On the third day, I was unable to stand or to hold objects. So my parents took me to Macon Hospital where I was examined and admitted to the “colored ward.”  The doctor said that I had spinal polio and the virus had wrecked my body so badly that he expected me to die within 24 hours. I hung in there, but by the fifth day, paralysis had claimed the majority of my muscles. I was only able to move my head, and my fever was so high that I had one seizure after another. 

After a week of no improvement I was sent to a hospital in Augusta, where I underwent numerous surgeries and rehabilitation for several years. About a year after I was in Augusta, my mother was killed in a tornado. Then, my 62-year-old maternal grandmother became my guardian and my aunts became my “mothers.” Although they visited me once a month, they were not allowed to come into the room that I shared with three other children. When they were allowed to visit me in my room, I would cry and become depressed when they left for home without me.

My depression interfered with my progress. Even as a toddler, depression caused me to not to care about doing anything – especially physical therapy. So over the years I forgot my family but my health improved and I was able to walk with crutches, leg braces and a corset with steel strips that helped me to sit up. I hated that corset more than the braces with the ugly brown brogan shoes.

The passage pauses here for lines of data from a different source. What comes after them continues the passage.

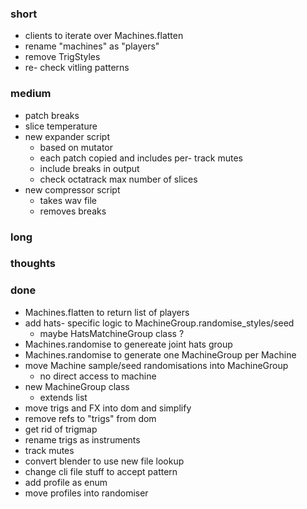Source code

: ### short

- clients to iterate over Machines.flatten
- rename "machines" as "players"
- remove TrigStyles
- re- check vitling patterns

### medium

- patch breaks
- slice temperature
- new expander script
  - based on mutator
  - each patch copied and includes per- track mutes
  - include breaks in output
  - check octatrack max number of slices
- new compressor script
  - takes wav file
  - removes breaks

### long

### thoughts

### done

- Machines.flatten to return list of players
- add hats- specific logic to MachineGroup.randomise_styles/seed
  - maybe HatsMatchineGroup class ?
- Machines.randomise to genereate joint hats group
- Machines.randomise to generate one MachineGroup per Machine
- move Machine sample/seed randomisations into MachineGroup
  - no direct access to machine
- new MachineGroup class 
  - extends list
- move trigs and FX into dom and simplify
- remove refs to "trigs" from dom
- get rid of trigmap
- rename trigs as instruments
- track mutes
- convert blender to use new file lookup
- change cli file stuff to accept pattern
- add profile as enum
- move profiles into randomiser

My recovery was so miraculous that I became a March of Dimes poster child for the National Foundation for Infantile Paralysis. Back then that was an important recognition for a black child in the segregated South. The foundation was founded in 1938 by President Roosevelt in Warm Springs, GA, to provide funds for polio research, education and patient aid, according to Wikipedia. In the 19th century, Warm Springs the town was prominent for its mineral springs that flowed at nearly 90-degree Fahrenheit and were open to the public. 

FDR first came to the town in the 1920s in hopes that the warm waters would aid his paraplegia, at the time thought to be caused by polio. During one of my appointments at the Roosevelt Warm Springs Institute for Rehabilitation, I toured the town and the Little White House. The Little White House was most intriguing because a lot of FDR’s personal belongings were still there – even his convertible Model-T car with wooden hand controls that operated the gas and brake pedals looked as though it had just rolled off the assembly line.

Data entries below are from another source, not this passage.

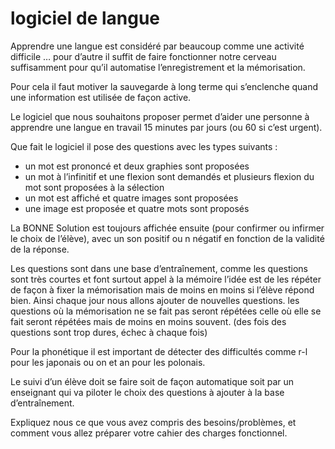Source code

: # logiciel de langue	

Apprendre une langue est considéré par beaucoup comme une activité difficile …
pour d’autre il suffit de faire fonctionner notre cerveau suffisamment pour qu’il automatise l’enregistrement et la mémorisation. 

Pour cela il faut motiver la sauvegarde à long terme qui s’enclenche quand une information est utilisée de façon active. 

Le logiciel que nous souhaitons proposer permet d’aider une personne à apprendre une langue en travail 15 minutes par jours (ou 60 si c’est urgent).

Que fait le logiciel il pose des questions avec les types suivants :

- un mot est prononcé et deux graphies sont proposées 
- un mot à l’infinitif et une flexion sont demandés et plusieurs flexion du mot sont proposées à la sélection
- un mot est affiché et quatre images sont proposées 
- une image est proposée et quatre mots sont proposés

La BONNE Solution est toujours affichée ensuite (pour confirmer ou infirmer le choix de l’élève), avec un son positif ou n négatif en fonction de la validité de la réponse.

Les questions sont dans une base d’entraînement, comme les questions sont très courtes et font surtout appel à la mémoire l’idée est de les répéter de façon à fixer la mémorisation mais de moins en moins si l’élève répond bien. Ainsi chaque jour nous allons ajouter de nouvelles questions. les questions où la mémorisation ne se fait pas seront répétées celle où elle se fait seront répétées mais de moins en moins souvent. (des fois des questions sont trop dures, échec à chaque fois)

Pour la phonétique il est important de détecter des difficultés comme r-l pour les japonais ou on et an pour les polonais.

Le suivi d’un élève doit se faire soit de façon automatique soit par un enseignant qui va piloter le choix des questions à ajouter à la base d’entraînement.

Expliquez nous ce que vous avez compris des besoins/problèmes, et comment vous allez préparer votre cahier des charges fonctionnel.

After living with polio for more than 50 years, I’ve learned that a good sense of humor, strong determination and close relationships can get you through anything. I continue to have a rewarding life. I’ve served on the boards of numerous organizations, designed souvenir books for churches and traveled.

Now, I’m dealing with post-polio syndrome, just like others who survived paralytic polio in childhood: muscle weakness, extreme fatigue and in some cases, paralysis. I live with the effects of all three, but I refuse to stop living my life because I’m in control of my destiny and refuse to roll over and play the blame game. In other words, I’m too busy living to feel sorry for myself.